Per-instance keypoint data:

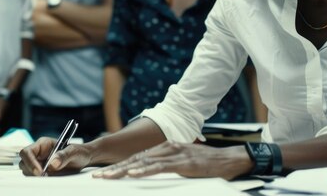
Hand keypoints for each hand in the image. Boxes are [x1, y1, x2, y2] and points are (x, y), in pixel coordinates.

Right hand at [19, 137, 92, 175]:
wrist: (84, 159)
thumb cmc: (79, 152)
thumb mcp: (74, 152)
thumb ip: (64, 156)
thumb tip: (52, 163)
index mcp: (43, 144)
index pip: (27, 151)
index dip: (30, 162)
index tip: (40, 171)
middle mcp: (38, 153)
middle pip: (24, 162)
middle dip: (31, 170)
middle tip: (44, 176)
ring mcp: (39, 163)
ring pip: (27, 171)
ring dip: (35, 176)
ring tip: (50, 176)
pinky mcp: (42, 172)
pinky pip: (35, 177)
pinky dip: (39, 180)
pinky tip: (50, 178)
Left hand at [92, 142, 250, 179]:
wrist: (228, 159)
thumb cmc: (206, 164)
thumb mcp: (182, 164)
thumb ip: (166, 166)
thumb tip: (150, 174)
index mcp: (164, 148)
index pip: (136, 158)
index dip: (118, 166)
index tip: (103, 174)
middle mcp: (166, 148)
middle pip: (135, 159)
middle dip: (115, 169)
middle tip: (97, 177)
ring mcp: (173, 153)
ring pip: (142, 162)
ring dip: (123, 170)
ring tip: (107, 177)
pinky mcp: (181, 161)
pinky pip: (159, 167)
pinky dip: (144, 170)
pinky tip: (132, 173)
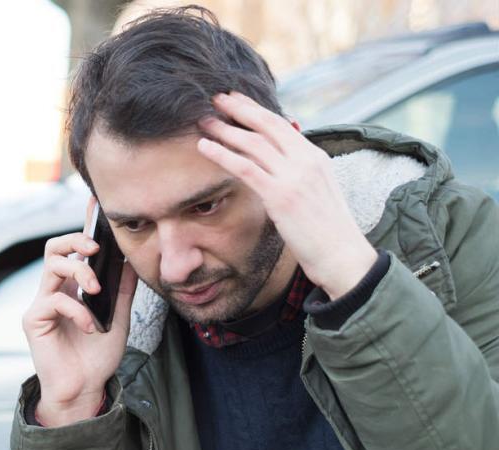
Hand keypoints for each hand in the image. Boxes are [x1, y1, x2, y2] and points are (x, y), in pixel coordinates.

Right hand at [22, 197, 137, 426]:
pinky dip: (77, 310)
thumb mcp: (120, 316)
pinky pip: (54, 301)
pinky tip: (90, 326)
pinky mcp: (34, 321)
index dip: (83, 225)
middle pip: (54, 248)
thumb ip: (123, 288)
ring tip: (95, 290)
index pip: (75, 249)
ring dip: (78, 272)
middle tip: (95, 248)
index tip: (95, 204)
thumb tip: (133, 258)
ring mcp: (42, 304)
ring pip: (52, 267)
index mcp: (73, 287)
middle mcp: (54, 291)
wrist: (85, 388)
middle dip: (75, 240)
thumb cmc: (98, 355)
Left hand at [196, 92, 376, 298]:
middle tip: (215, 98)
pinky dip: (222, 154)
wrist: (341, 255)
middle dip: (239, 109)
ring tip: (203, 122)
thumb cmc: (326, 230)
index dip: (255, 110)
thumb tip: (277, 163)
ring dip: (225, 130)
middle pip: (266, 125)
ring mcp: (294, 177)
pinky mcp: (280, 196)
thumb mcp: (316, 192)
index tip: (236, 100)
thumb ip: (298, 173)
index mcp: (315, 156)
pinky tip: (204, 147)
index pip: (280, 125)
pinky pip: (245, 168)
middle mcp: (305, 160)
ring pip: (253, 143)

◆ TASK PROMPT:
Reproduce only the lines from the first line of the entries through the line containing "middle mcp: (38, 153)", exactly and with both ends kept. Omit the pictures.

◆ RESULT OF THE TASK:
Hand keypoints for each hand in the image. Boxes are [x1, y1, x2, y2] and points are (x, y), in pixel coordinates.

Right hand at [19, 137, 92, 175]:
wrist: (84, 159)
thumb cmc: (79, 152)
thumb mcp: (74, 152)
thumb ip: (64, 156)
thumb tip: (52, 163)
index mcp: (43, 144)
index pip: (27, 151)
index dip: (30, 162)
index tip: (40, 171)
middle mcp: (38, 153)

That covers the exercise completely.